Sendika üyesi metal işçileri arasında yapılan bir araştırmaya göre, işçilerin çoğunluğu sendikanın siyasete karışmasına karşı. Somalı maden işçileri bu konuda ne düşünüyor? Mesela Yırca’da köylülerin termik santral yapılmasına karşı mücadelesine işçiler dahil olmalı mı?
Soma’da bir termik santral yüzünden bazı günler camı bile açamıyorsun. İkinci termik santral iyi ki yapılmamış. Soma’nın üstüne bazen öyle kül yağıyor ki, böyle bir şey olamaz. Bizim haklarımızın dile getirilmesi lâzım. İnsanlar sokağa çıktığında, “kimsenin bir camı bile kırmaması lâzım” diye düşünüyorlar. Eylemlere karşı değiller, “birileri bir şeyler yapsın” diyorlar. “Birileri bir şeyleri başlatsın, başta girmem, bir bakayım olacak mı?” diye düşünüyorlar. Ama bir şeyler de değişsin istiyorlar. Aynen bizim sendika gibi. Baktılar bizim sendika oluyor, ileride bize kongrede “Siz yapamıyorsunuz, biz yapacağız” diye muhalefet eden arkadaşlarımız çıkacak. Bu da çok iyi bir şey.
Soma’da çalışan işçilerde ne gibi sağlık sorunları var? Şirket bunlara karşı ne yapıyor?
Madende çalıştıkça ciğerlerde solunumdan kaynaklı taş birikiyor. Kulak duymazlığı, göz görmezliği gibi sorunlar ortaya çıkıyor. Parmak, uzuv kopması çok zaten, bunları saymıyorum bile. Akciğerde biriken taş solunumu güçleştiriyor. Şirket, sağlık kontrollerinde, durumu ağırlaşan arkadaşlara “maden sektöründe, ağır işlerde çalışamaz” diye rapor verip kapıyı gösteriyor. Ciğerimiz madende çalışmaktan böyle olmadı mı? Şirket tedavi için her şeyi yapmakla mükellef olmalı aslında. Akciğer sorunu bende de var, kollarımda uyuşma gibi rahatsızlıklarım başladı. Ocakta sürekli kullandığımız titreşimle taş kıran aletlerden dolayı sinir sıkışmaları oluştu.
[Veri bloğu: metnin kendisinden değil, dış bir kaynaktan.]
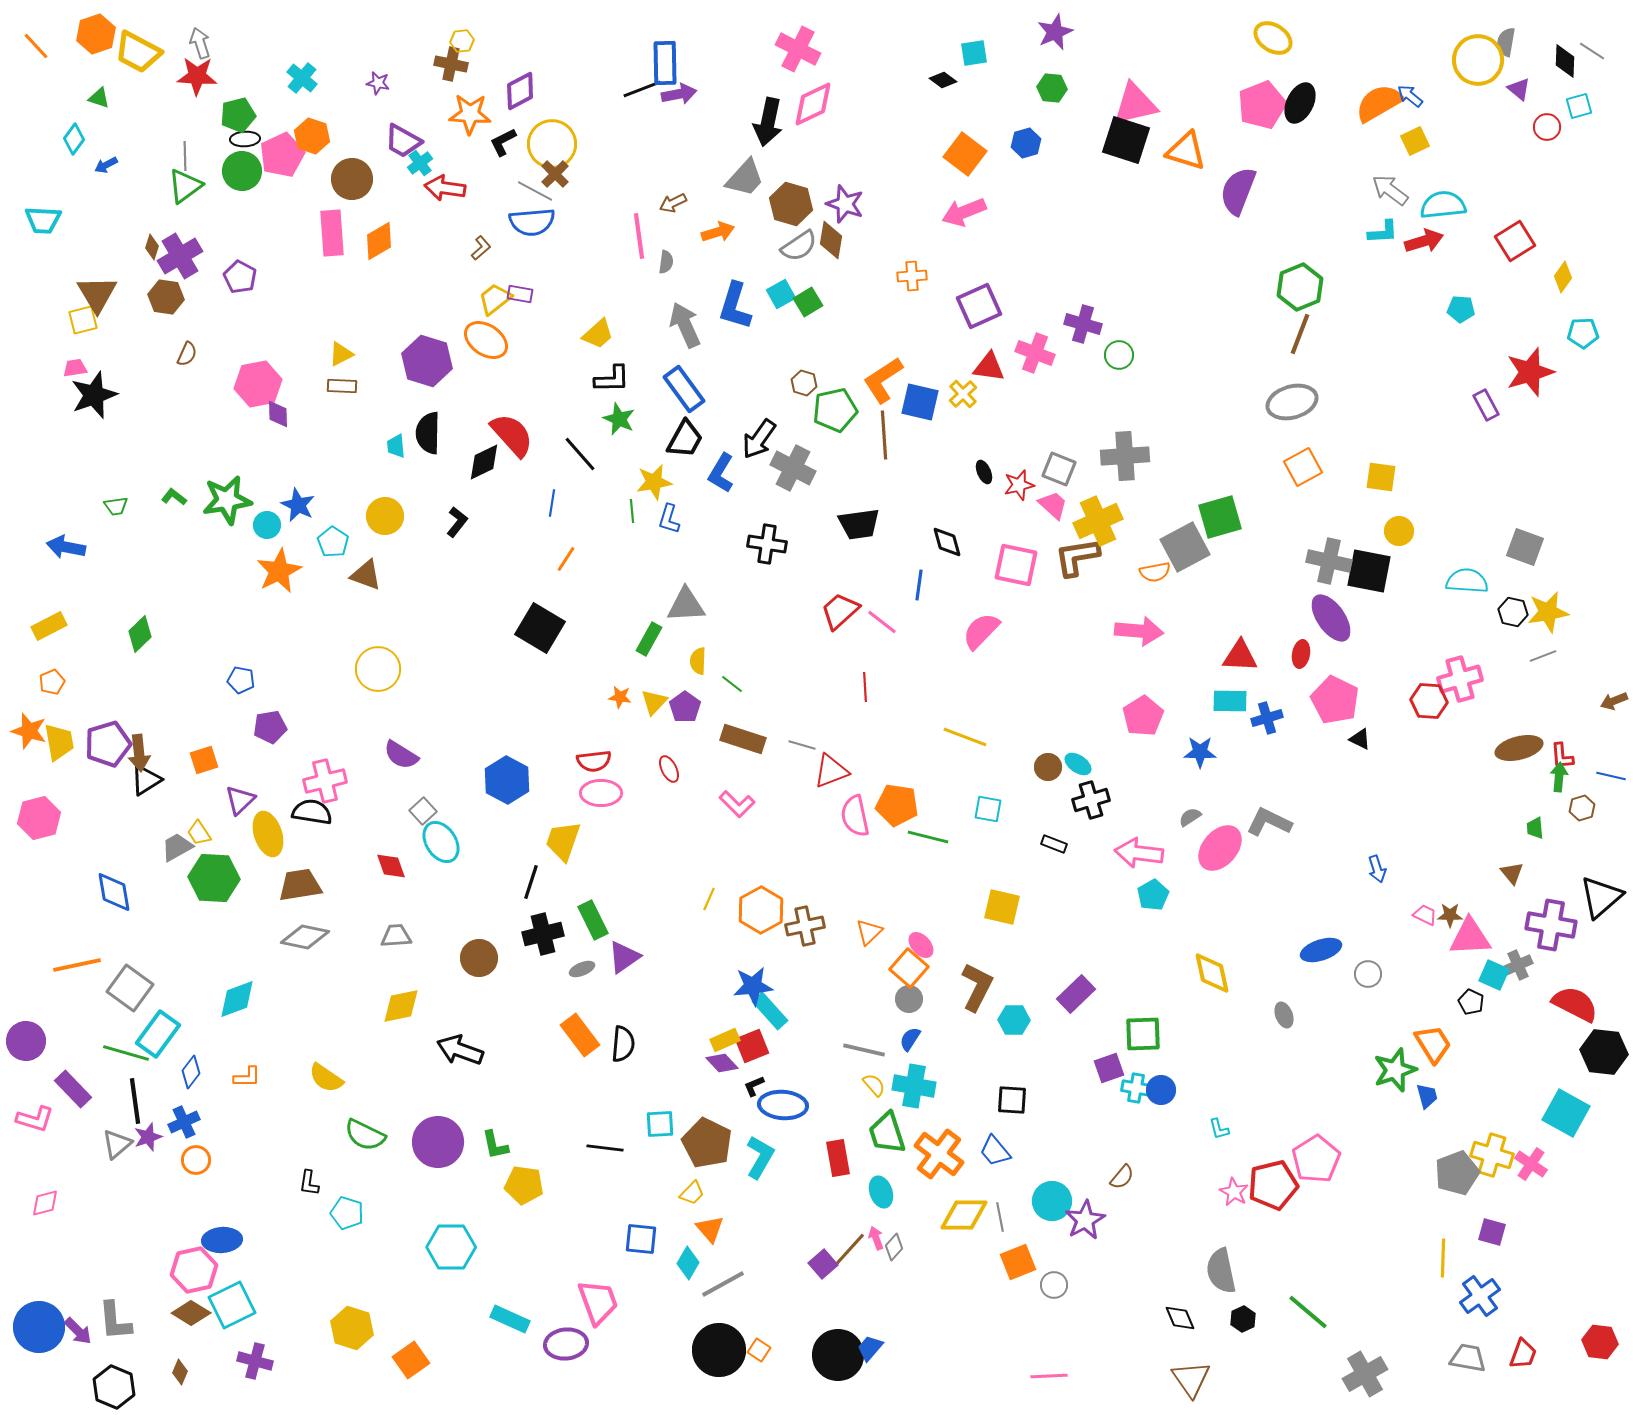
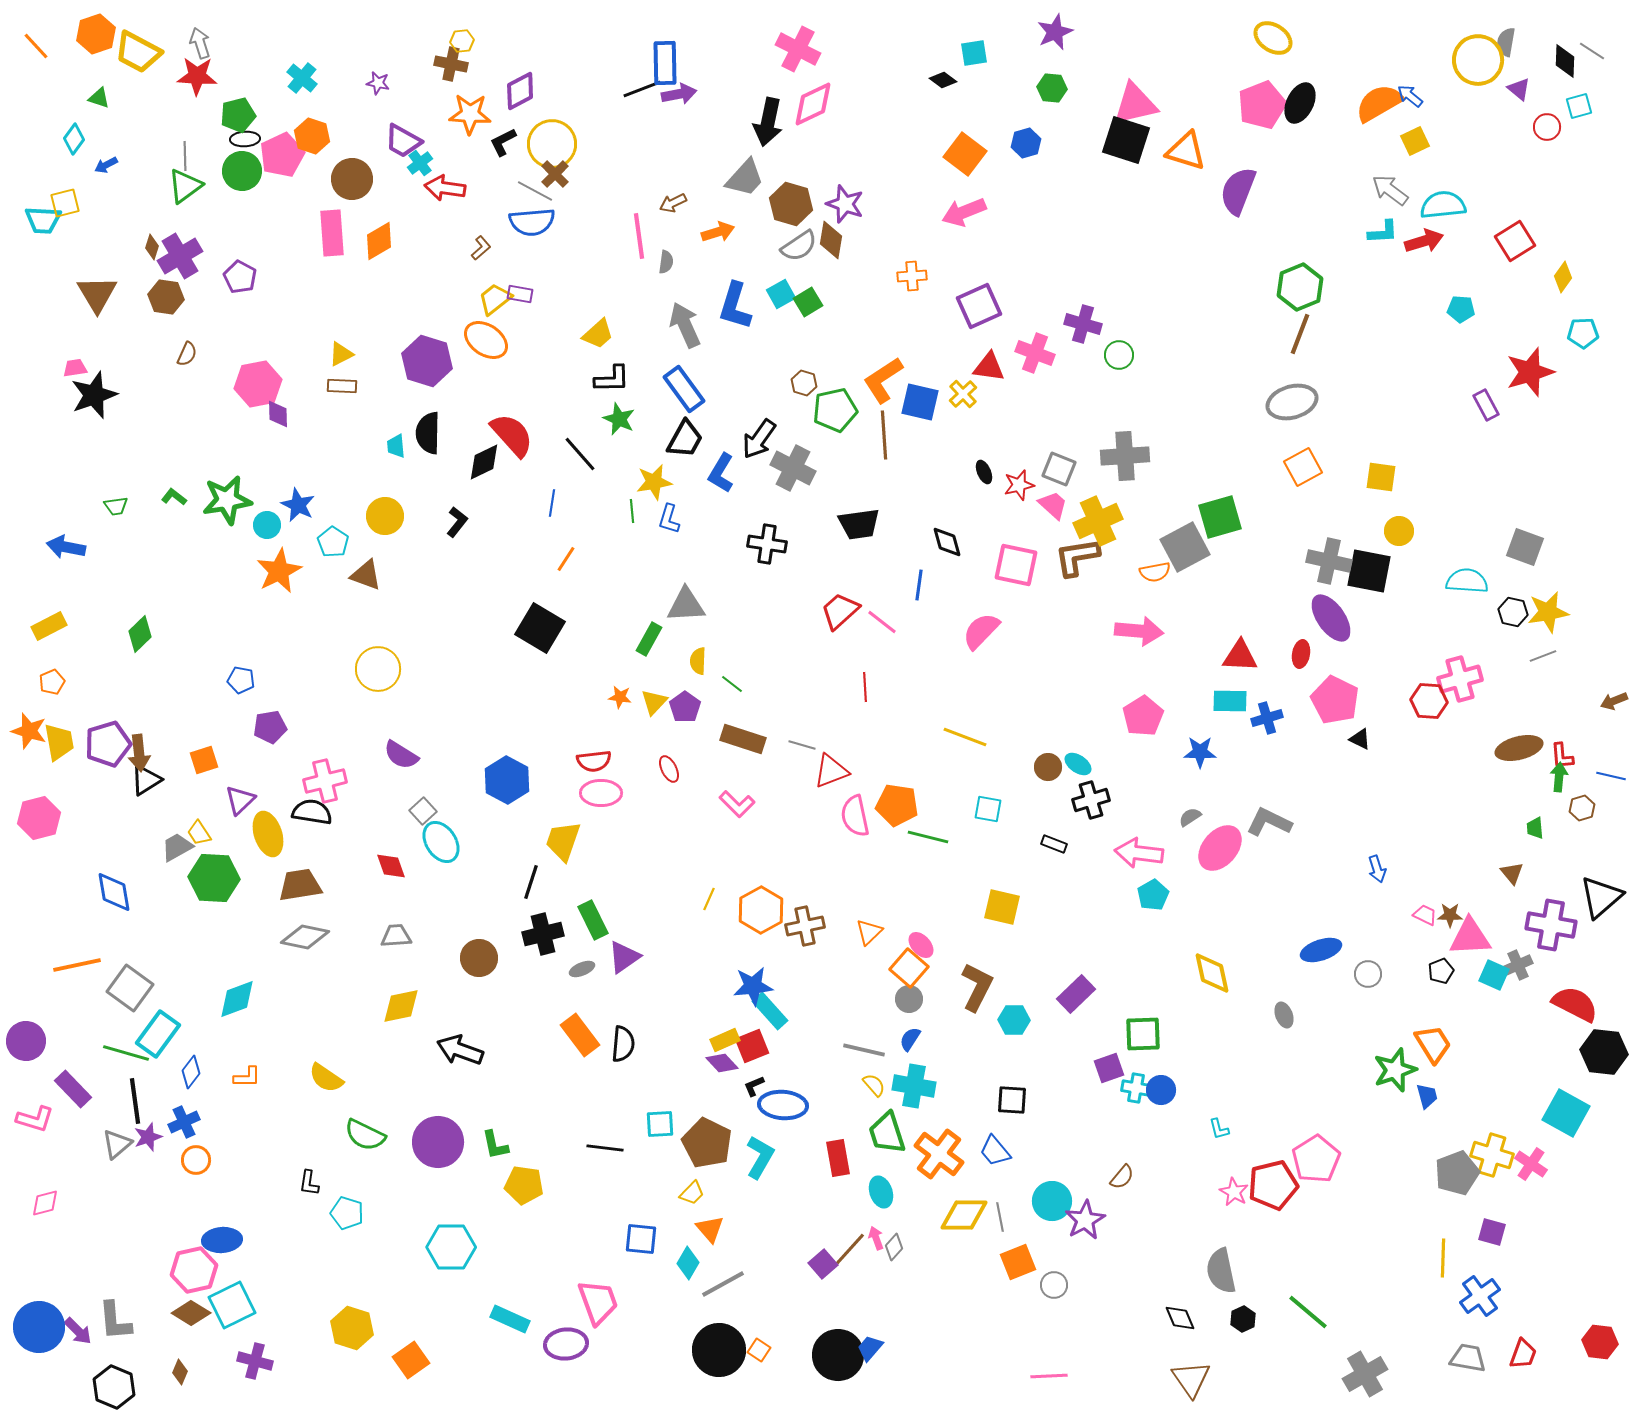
yellow square at (83, 320): moved 18 px left, 117 px up
black pentagon at (1471, 1002): moved 30 px left, 31 px up; rotated 25 degrees clockwise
Bu yüzden yılbaşına kadar çalışıp emekliğimi istemeyi, sonra hayvancılıkla daha fazla haşır neşir olmayı düşünüyorum. Soma’da iki bine yakın insanda akciğer rahatsızlığı, kulak duymazlığı, göz görmezliği gibi sorunlar var. Kolu sakat da çok. Ben 15 sene maden sektörüne hizmet etmişim. Verdikleri emekli maaşı 1400 lirayı geçmiyor. Bugün polislerle, jandarmalarla aynı ağır işkolundayız. Ama bizi özel sektöre terk ettikleri için bu kadar alıyoruz.
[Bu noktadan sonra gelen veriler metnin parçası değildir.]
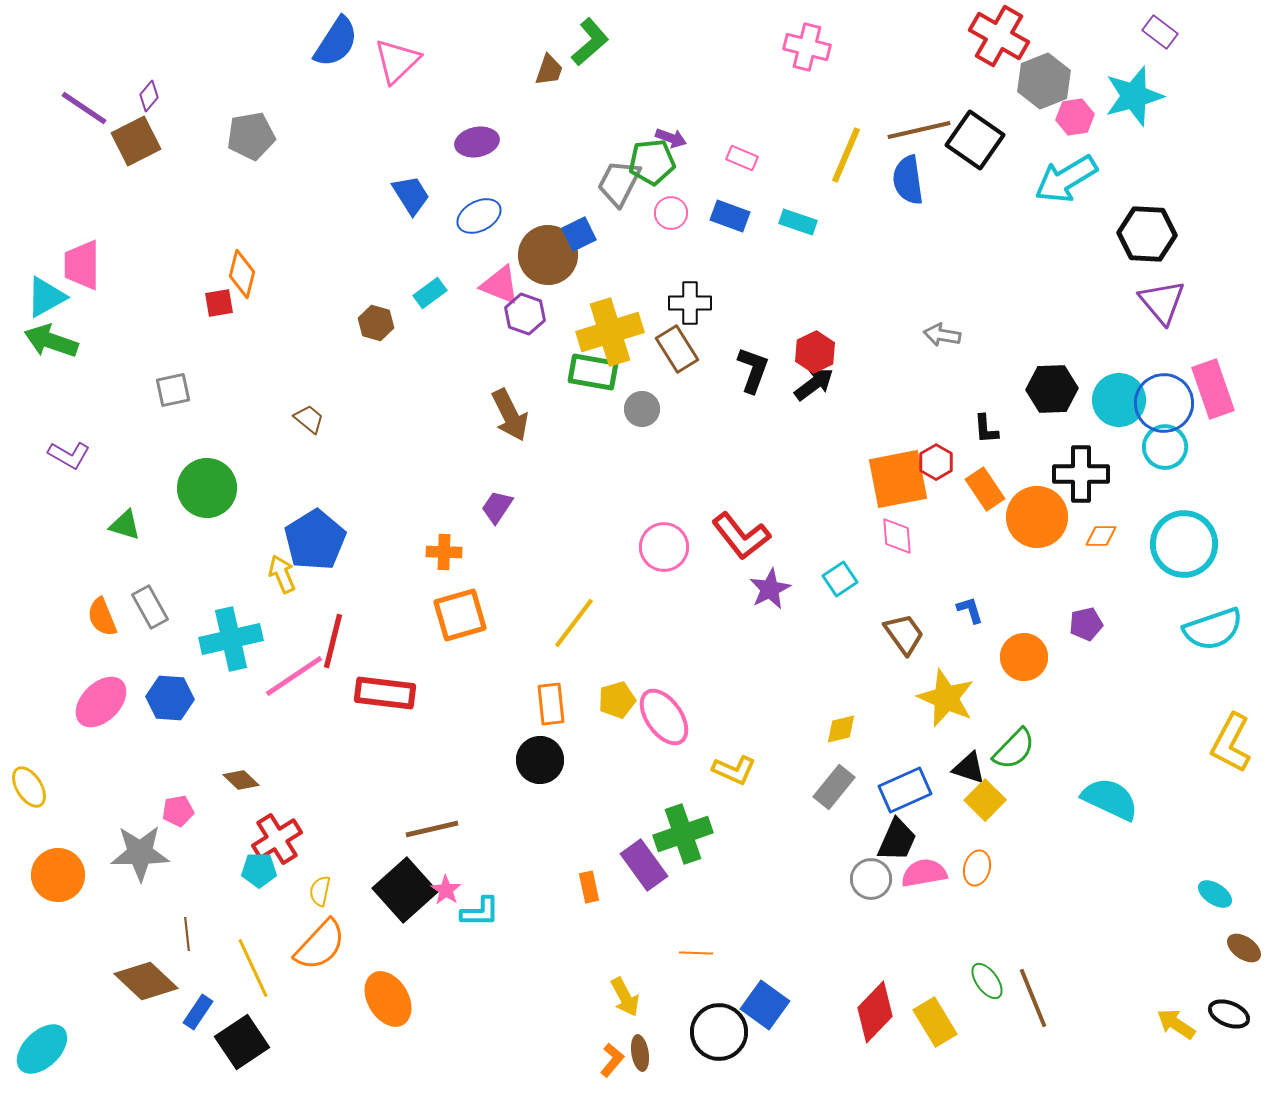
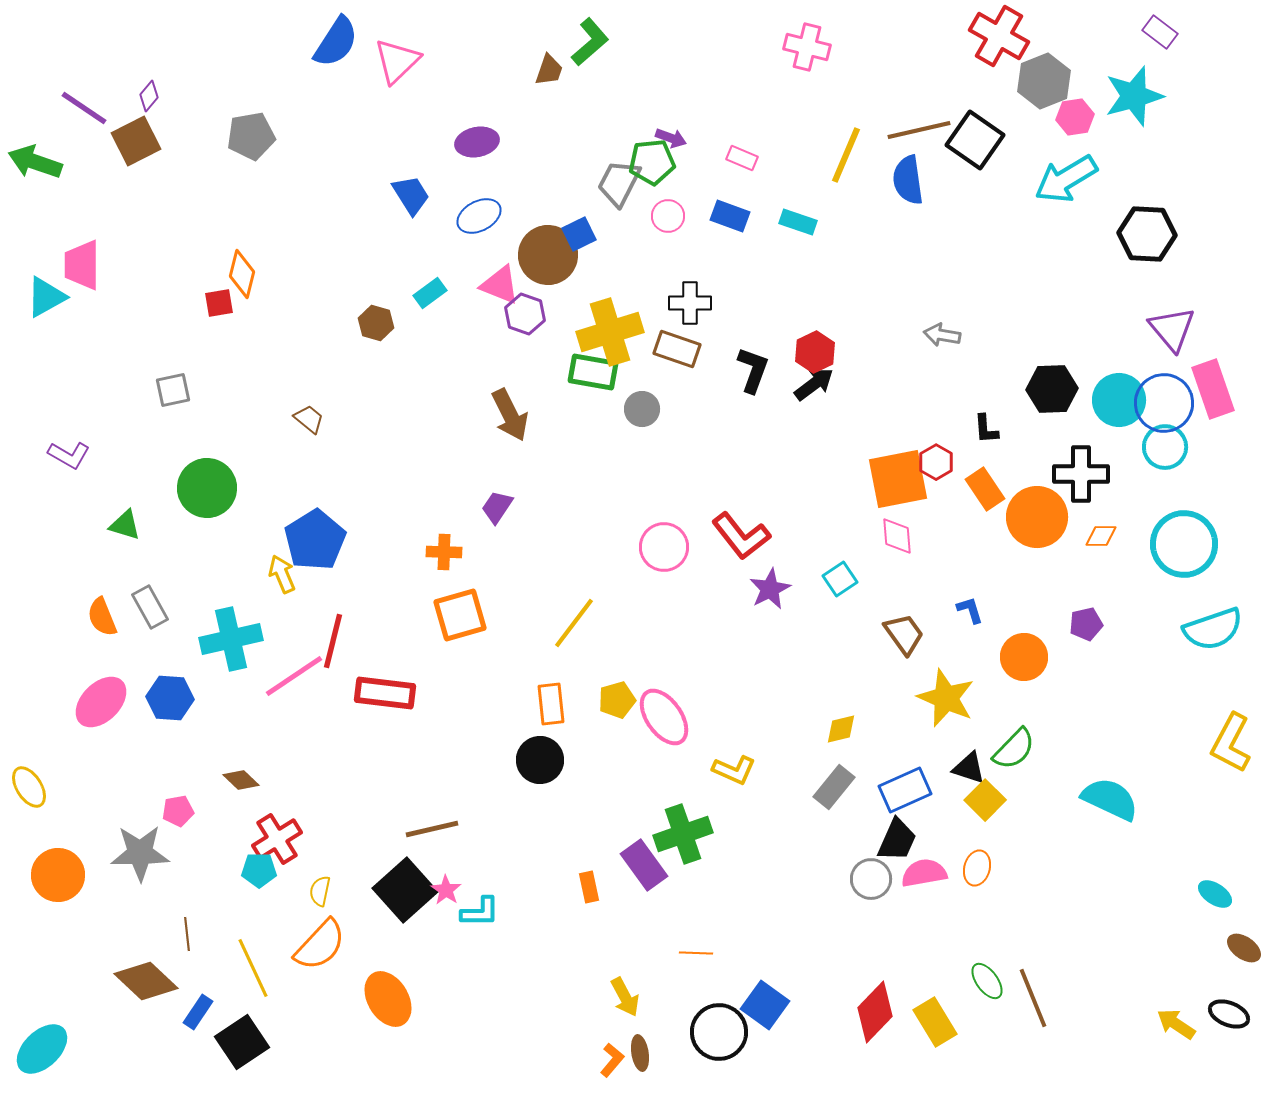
pink circle at (671, 213): moved 3 px left, 3 px down
purple triangle at (1162, 302): moved 10 px right, 27 px down
green arrow at (51, 341): moved 16 px left, 179 px up
brown rectangle at (677, 349): rotated 39 degrees counterclockwise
Soma’da Türkiye Kömür İşletmeleri’nin ocağında çalışan işçilerle özel sektörde çalışanlar arasında ne gibi farklar var?
Dağlar kadar fark var. Onlar açık ocakta çalışmasına karşın maaşları bizden yüksek. Üç ayda bir ikramiyeleri var. Tatil hakları, sosyal hakları yüksek… Bugün onlar emekli olduğunda 2-3 bin emekli maaşı alırken, biz 1400 alıyoruz. Onlar bir de madene girmiyor, açık ocak.
Üyelerinizden aidat alıyor musunuz?
Toplu sözleşme yaptığımızda alacağız. Şu an Türk Maden-İş her ay bir günlük yevmiyenin yüzde 80’ini alıyor, biz yüzde 50’sini alacağız. Bunları kendi aramızda tartışıyoruz. Türk-İş’teki gibi kesilen aidatı sendikaya lüks araba almak için falan kullanmayacağız. İşçilerin belirlediği şekilde işçiler için harcayacağız, mesela çocuklarının okul masrafları için veya ev ihtiyacı için. Buna da kendilerinin yönettiği bir sistemde hep beraber karar verecekler.
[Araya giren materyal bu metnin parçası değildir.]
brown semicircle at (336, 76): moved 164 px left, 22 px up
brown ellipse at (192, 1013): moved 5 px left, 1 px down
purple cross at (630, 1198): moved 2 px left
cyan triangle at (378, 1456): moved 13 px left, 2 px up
Türkiye’nin ekonomisi kötüye gidiyor, cumhurbaşkanı “Onların doları varsa bizim Allah’ımız var” diyor. Siz ne düşünüyorsunuz?
Mazotun kaç lira olduğunu gördük. 150 liraya aldığımız 15 kiloluk yağ tenekesi 170 lira oldu. Almanya’dan, Katar’dan, Rusya’dan, diğer ülkelerden yardım alıyorlar. Bunlara ne vaat ediliyor da alınıyor? Açıklanmıyor. “Yanımızdalar” deniyor. ABD de senin yanındaydı. Ne oldu sonunda? Borcumuz daha da çoğaldı. Türkiye’nin parça parça satılması başlayacak. Bugün Soma’da hepimizin almış olduğu ev, araba bize mi ait, bankaya mı ait? Bunların hepsi banka kredisiyle alındı. Hepimiz köleleştirilmiş, yoksullaştırılmış haldeyiz. Dinci, imancı insanlar haline şükretmekle işlerin düzeleceğini düşünüyor. Defalarca arkadaşlarıma da söyledim: Bizim işyerinde, ocağın ağzına girerken, tabelada “Temenni etmekle kazalar önlenmez” yazıyor. Yani Allah’a dua ederek kazalar önlenmez diyor. Yani bilincinde ol, tedbirini al! O zaman daha sağlam olursun.